Running an Azure Function on a timer

After creating an Azure Function App (using the PowerShell Core runtime stack), we’ve got an extra step before we add our code or configure our timer. We’ll need to make the Az.ContainerRegistry PowerShell module available to our Function. This can be done by heading to ‘App files’, and adding the following line to requirements.psd1:

'Az.ContainerRegistry' = '3.0.0'

Configuring the timer is done when creating the Azure Function itself; select ‘Timer trigger’ from the available templates. Give it a name, and enter a cron expression to specify the schedule that the Azure Function will run on. I’ve gone with 0 30 23 * * Sat, which equates to 23:30 every Saturday. The cron format in Azure is {second} {minute} {hour} {day} {month} {day of week}.

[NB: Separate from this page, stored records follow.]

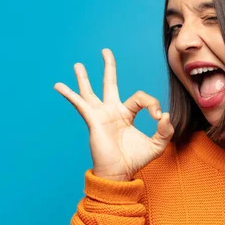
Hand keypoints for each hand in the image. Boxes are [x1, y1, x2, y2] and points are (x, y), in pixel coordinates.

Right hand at [54, 48, 173, 180]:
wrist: (119, 173)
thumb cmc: (135, 160)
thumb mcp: (157, 145)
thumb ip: (165, 130)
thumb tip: (165, 115)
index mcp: (127, 114)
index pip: (141, 98)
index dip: (152, 104)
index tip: (158, 118)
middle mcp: (112, 111)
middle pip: (110, 83)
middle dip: (108, 67)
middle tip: (105, 51)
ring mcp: (101, 115)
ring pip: (91, 91)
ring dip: (84, 78)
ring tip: (78, 64)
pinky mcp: (93, 120)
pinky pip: (80, 104)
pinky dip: (69, 94)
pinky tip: (58, 85)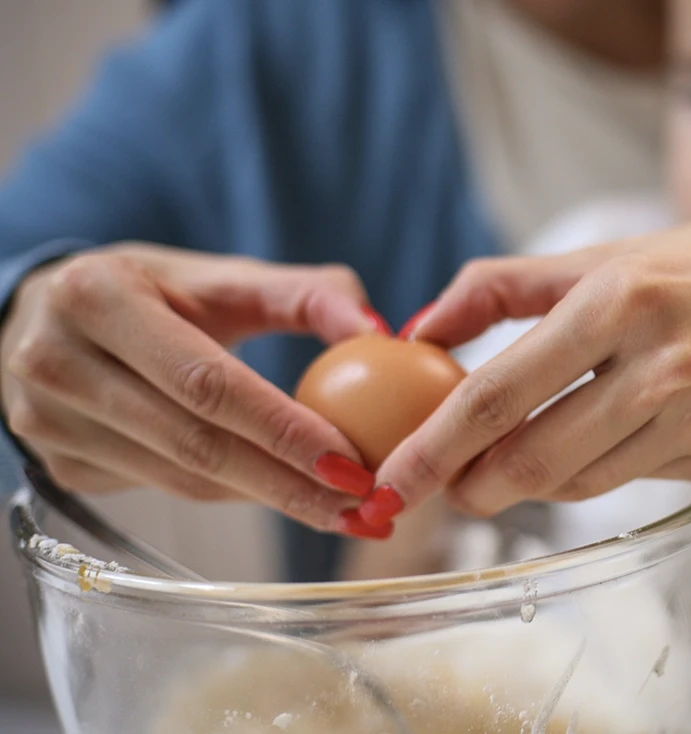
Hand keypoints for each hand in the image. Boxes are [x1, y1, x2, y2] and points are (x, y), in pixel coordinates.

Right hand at [0, 243, 395, 537]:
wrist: (47, 317)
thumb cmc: (159, 292)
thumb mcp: (223, 276)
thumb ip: (307, 293)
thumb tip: (379, 331)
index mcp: (97, 298)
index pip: (206, 381)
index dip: (282, 428)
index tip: (352, 461)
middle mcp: (57, 361)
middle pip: (194, 443)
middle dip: (288, 483)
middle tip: (362, 505)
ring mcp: (47, 422)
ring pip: (181, 480)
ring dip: (269, 500)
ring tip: (343, 510)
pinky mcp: (58, 467)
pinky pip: (164, 490)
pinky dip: (232, 496)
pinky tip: (284, 495)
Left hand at [376, 204, 690, 515]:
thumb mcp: (624, 247)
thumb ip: (513, 284)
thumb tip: (424, 324)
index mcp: (624, 297)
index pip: (498, 392)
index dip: (431, 446)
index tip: (390, 479)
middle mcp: (663, 367)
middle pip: (533, 459)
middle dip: (471, 486)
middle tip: (444, 488)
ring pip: (584, 483)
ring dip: (532, 485)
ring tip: (510, 468)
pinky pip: (641, 482)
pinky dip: (605, 469)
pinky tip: (610, 440)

Azure will pre-populate our Azure Function with some boilerplate, which we’ll leave for now, inserting our full code in the middle:

# Input bindings are passed in via param block.
param($Timer)

# Get the current universal time in the default string format.
$currentUTCtime = (Get-Date).ToUniversalTime()

# The 'IsPastDue' property is 'true' when the current function invocation is
# later than scheduled.
if ($Timer.IsPastDue) {
    Write-Host "PowerShell timer is running late!"
}

Write-Host "Retrieving Azure Container Registry Repository Tags in "`
"descending order of LastUpdatedTime"

$Tags = (Get-AzContainerRegistryTag -RepositoryName "RepoName" `
-RegistryName "RegName").Tags | Sort-Object LastUpdateTime | `
Select-Object Name

Write-Host "Finished retrieving $($Tags.Length) Azure Container Registry " `
"Repository Tags in descending order of LastUpdatedTime"

if ($Tags.Length -gt 5)
{

    Write-Host "More than 5 tags found for Azure Container Registry Repository"

    Foreach ($Tag in $Tags[0..($Tags.Length - 5)])
    {
        Write-Host "Removing Tag $($Tag.Name)"
        Remove-AzContainerRegistryTag -RepositoryName "RepoName" `
        -RegistryName "RegName" -Name $Tag.Name
    }

}

# Write an information log with the current time.
Write-Host "PowerShell timer trigger function ran! TIME: $currentUTCtime"

This is now happily running in my Azure account, limiting the amount of storage that I’m using in this particular Azure Container Registry.